After you’ve put together an interesting and concise introduction, it’s time to concentrate on the argument and compose a case for the solution you advocated. First, before you begin putting sentences together, showcase your argument and data as little blocks of information.
Second, while working from the up-down, use these blocks to construct a pyramid – less or more like a flowchart. The information at the bottom should expand and support the points above.
Building the pieces of your arguments this way will make your writing much easier, and you will be able to portray your point in a highly engaging manner.
Moreover, to keep grasp of your reader’s attention throughout the whole text, avoid trying to impress people with words. Business-wise, good language is not fancy language; it is a clear and useful one. It should serve one purpose – deliver clear information and ideas without drawing attention to itself.
Other than that, you should always highlight your key points at the top of each document, then organize and deliver the body text logically. Otherwise, the audience will not be able to catch your train of thoughts. If people get confused, they don’t get persuaded.
Finally, keep in mind that you are not writing a murder mystery. Lead any argument of yours with its key point. Business readers seek clarity, not suspense.
Compose your emails in a way that the reader will enjoy reading them:
In business, learning how to compose an email that will directly grab people’s attention is vital. To make sure not to send out emails that will go down the drain of unread messages in the inbox, keep your words clear, relevant, concise, and easily readable.
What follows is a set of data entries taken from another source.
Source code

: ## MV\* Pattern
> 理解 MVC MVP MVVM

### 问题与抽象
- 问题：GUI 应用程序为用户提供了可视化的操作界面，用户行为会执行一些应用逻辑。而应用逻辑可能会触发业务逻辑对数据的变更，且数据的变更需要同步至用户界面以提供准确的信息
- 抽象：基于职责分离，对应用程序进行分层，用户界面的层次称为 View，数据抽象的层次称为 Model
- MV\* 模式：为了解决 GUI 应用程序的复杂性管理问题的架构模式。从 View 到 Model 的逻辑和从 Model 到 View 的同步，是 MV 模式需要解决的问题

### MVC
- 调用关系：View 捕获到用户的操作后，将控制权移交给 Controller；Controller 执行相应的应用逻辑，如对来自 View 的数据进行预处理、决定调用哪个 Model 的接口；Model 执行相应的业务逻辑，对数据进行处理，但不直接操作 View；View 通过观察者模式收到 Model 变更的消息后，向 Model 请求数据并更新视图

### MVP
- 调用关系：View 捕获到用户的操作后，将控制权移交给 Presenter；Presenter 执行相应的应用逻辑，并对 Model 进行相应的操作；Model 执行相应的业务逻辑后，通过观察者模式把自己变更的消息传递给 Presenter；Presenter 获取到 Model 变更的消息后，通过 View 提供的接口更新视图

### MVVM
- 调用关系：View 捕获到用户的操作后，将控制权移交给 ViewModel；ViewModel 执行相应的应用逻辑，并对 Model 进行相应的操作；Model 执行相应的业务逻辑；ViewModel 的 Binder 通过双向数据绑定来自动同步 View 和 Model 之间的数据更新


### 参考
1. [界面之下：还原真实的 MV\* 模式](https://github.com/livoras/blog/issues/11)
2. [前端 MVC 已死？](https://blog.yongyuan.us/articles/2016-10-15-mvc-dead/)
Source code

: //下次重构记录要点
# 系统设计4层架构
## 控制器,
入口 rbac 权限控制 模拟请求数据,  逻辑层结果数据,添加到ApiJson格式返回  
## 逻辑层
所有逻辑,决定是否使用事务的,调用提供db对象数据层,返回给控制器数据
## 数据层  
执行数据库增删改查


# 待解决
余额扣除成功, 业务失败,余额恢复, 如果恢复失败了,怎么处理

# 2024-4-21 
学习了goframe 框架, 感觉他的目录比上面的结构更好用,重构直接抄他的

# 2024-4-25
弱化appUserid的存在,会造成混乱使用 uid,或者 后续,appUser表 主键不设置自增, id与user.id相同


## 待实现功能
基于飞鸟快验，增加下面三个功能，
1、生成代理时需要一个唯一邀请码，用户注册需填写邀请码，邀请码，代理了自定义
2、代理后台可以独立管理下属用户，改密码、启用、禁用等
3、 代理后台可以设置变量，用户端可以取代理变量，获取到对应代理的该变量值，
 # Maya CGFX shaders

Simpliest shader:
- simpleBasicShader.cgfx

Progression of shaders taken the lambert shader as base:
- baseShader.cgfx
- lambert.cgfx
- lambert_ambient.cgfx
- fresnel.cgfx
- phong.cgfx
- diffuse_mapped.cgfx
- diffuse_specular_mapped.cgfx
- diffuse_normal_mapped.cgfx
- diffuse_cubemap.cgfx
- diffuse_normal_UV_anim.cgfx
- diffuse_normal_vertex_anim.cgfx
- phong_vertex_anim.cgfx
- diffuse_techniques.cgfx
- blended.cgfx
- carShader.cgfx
Otherwise, don’t send emails at all because no one is going to read them anyway.
As for writing a proper email that people will read, the first step is to announce its purpose or topic. This is the only thing you are sure that the recipient will actually read. Try to be as specific and transparent as possible when you introduce your subject line; make it catchy.
Besides, keep your message short and never drift off-topic. Whenever your email is too wordy or long, readers will often have a hard time digesting it. An Android or iPhone smartphone shows only 60 words per screen. So keep in mind, what seems short on your computer is a tremendous epistle on a smartphone.
Also, your email should stand for one message only. Never pile multiple topics in one email and expect others to read it. Try using as few words as possible.
Concentrate on the strongest arguments and make sure you deliver context. Set a suitable tone and always format before pressing send. Your email should always be appropriate. Unless you’re sending the email to family and friends. Cut the cute; it is business time.
Use bolded headings, numbered lists, bullet points to allow the reader to scan your main points. And finally, never forget to revise. The last look of tightening, correcting, and clarifying can be a life savior. Never take it for granted.
Lose length without losing meaning – trim the fat off your writing:
How to lose the length without losing the meaning as a business writer? Here’s how:
The first step is to make the structure simple. Cut out introductions and dive right into the point. Make sure you give only as much foundation as you need.
Maybe your background info is well written and informative, but if the text can survive without it, lose it. If not, summarize and move on. Get rid of all unnecessary details.
The second step is to stick to the specifics and to butcher the generalities. Specifics are the soul of your argument; generalities are just side notes.
Thirdly, make the most out of formatting. Usually, you may consider illustrations and headings as an unneeded space. The truth is, they can do a really good job in limiting your usage of words and ultimately pass your message across smoothly.
For example, you can use maps, diagrams, tables, etc.… It will make your message clear and direct.
You should consider downshifting your tone a bit. Use contractions to help avoid the long, formal style that bureaucrats use. Unless you want to kill people with boredom.
In the end, a business writer’s primary goal is to sell his idea. To do that, he has to please and attract viewers. Business writing isn’t a piece of cake, but if you follow certain points, you’ll notice a significant difference and great results.